- **What to do**: All of the entries should be restated word for word, but without their pictures.

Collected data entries
○ ○ ○ ○ ○ ○ ○

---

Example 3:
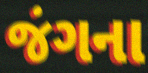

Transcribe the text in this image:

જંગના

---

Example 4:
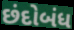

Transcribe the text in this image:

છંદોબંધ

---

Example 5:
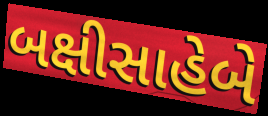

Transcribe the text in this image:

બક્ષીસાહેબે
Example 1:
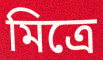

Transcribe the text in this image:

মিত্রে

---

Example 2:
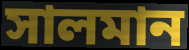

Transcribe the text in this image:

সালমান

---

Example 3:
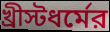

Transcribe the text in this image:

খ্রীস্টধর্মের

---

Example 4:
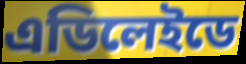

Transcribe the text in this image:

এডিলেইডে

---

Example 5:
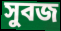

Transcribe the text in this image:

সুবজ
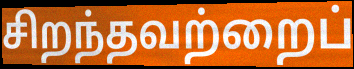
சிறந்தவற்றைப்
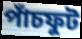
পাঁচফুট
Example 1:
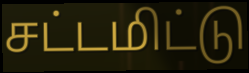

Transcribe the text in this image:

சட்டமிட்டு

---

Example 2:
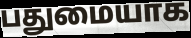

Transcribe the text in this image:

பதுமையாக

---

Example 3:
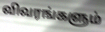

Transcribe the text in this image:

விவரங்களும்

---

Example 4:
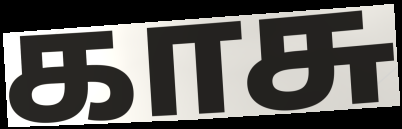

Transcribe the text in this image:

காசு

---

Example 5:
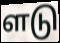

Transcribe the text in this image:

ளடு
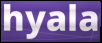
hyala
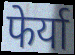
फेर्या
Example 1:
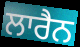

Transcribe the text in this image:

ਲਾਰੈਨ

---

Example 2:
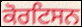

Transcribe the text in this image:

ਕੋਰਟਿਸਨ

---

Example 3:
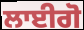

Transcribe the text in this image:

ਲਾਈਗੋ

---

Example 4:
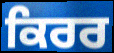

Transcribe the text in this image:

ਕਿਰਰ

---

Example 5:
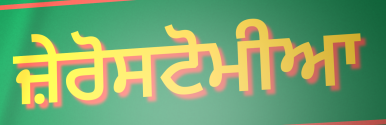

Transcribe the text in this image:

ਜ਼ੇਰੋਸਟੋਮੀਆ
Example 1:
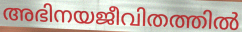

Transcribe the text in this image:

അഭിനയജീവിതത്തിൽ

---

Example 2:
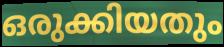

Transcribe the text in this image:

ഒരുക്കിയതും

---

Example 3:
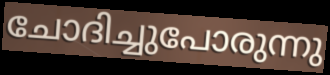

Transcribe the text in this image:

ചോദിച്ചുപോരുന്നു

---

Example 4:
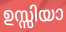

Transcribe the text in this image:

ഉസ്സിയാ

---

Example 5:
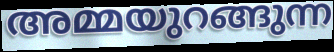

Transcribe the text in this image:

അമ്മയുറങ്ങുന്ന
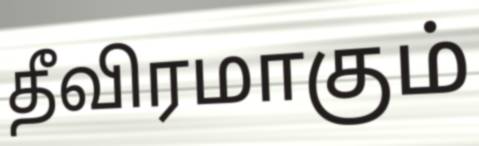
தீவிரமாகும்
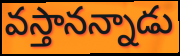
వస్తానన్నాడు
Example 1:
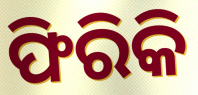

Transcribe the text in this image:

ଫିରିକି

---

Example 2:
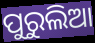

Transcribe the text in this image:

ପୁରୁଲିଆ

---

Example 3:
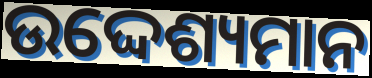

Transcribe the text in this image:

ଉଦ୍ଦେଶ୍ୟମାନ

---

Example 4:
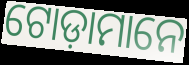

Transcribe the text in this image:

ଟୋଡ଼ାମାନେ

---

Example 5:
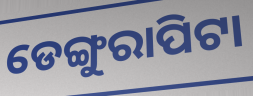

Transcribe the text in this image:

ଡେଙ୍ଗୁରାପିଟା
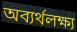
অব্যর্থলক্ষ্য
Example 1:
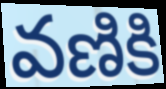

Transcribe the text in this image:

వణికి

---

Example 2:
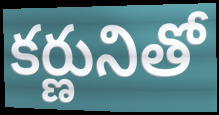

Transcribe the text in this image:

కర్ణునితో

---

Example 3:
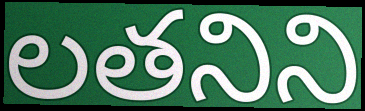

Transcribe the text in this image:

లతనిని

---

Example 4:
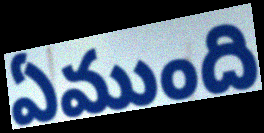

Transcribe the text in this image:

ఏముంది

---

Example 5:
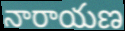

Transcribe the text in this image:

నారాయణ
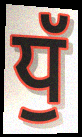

○ ○ ○ ○ ○ ○ ○

- **Written response**:
---

Example 3:

Transcribe the text in this image:

જંગના

---

Example 4:

Transcribe the text in this image:

છંદોબંધ

---

Example 5:

Transcribe the text in this image:

બક્ષીસાહેબે
Example 1:

Transcribe the text in this image:

মিত্রে

---

Example 2:

Transcribe the text in this image:

সালমান

---

Example 3:

Transcribe the text in this image:

খ্রীস্টধর্মের

---

Example 4:

Transcribe the text in this image:

এডিলেইডে

---

Example 5:

Transcribe the text in this image:

সুবজ
சிறந்தவற்றைப்
পাঁচফুট
Example 1:

Transcribe the text in this image:

சட்டமிட்டு

---

Example 2:

Transcribe the text in this image:

பதுமையாக

---

Example 3:

Transcribe the text in this image:

விவரங்களும்

---

Example 4:

Transcribe the text in this image:

காசு

---

Example 5:

Transcribe the text in this image:

ளடு
hyala
फेर्या
Example 1:

Transcribe the text in this image:

ਲਾਰੈਨ

---

Example 2:

Transcribe the text in this image:

ਕੋਰਟਿਸਨ

---

Example 3:

Transcribe the text in this image:

ਲਾਈਗੋ

---

Example 4:

Transcribe the text in this image:

ਕਿਰਰ

---

Example 5:

Transcribe the text in this image:

ਜ਼ੇਰੋਸਟੋਮੀਆ
Example 1:

Transcribe the text in this image:

അഭിനയജീവിതത്തിൽ

---

Example 2:

Transcribe the text in this image:

ഒരുക്കിയതും

---

Example 3:

Transcribe the text in this image:

ചോദിച്ചുപോരുന്നു

---

Example 4:

Transcribe the text in this image:

ഉസ്സിയാ

---

Example 5:

Transcribe the text in this image:

അമ്മയുറങ്ങുന്ന
தீவிரமாகும்
వస్తానన్నాడు
Example 1:

Transcribe the text in this image:

ଫିରିକି

---

Example 2:

Transcribe the text in this image:

ପୁରୁଲିଆ

---

Example 3:

Transcribe the text in this image:

ଉଦ୍ଦେଶ୍ୟମାନ

---

Example 4:

Transcribe the text in this image:

ଟୋଡ଼ାମାନେ

---

Example 5:

Transcribe the text in this image:

ଡେଙ୍ଗୁରାପିଟା
অব্যর্থলক্ষ্য
Example 1:

Transcribe the text in this image:

వణికి

---

Example 2:

Transcribe the text in this image:

కర్ణునితో

---

Example 3:

Transcribe the text in this image:

లతనిని

---

Example 4:

Transcribe the text in this image:

ఏముంది

---

Example 5:

Transcribe the text in this image:

నారాయణ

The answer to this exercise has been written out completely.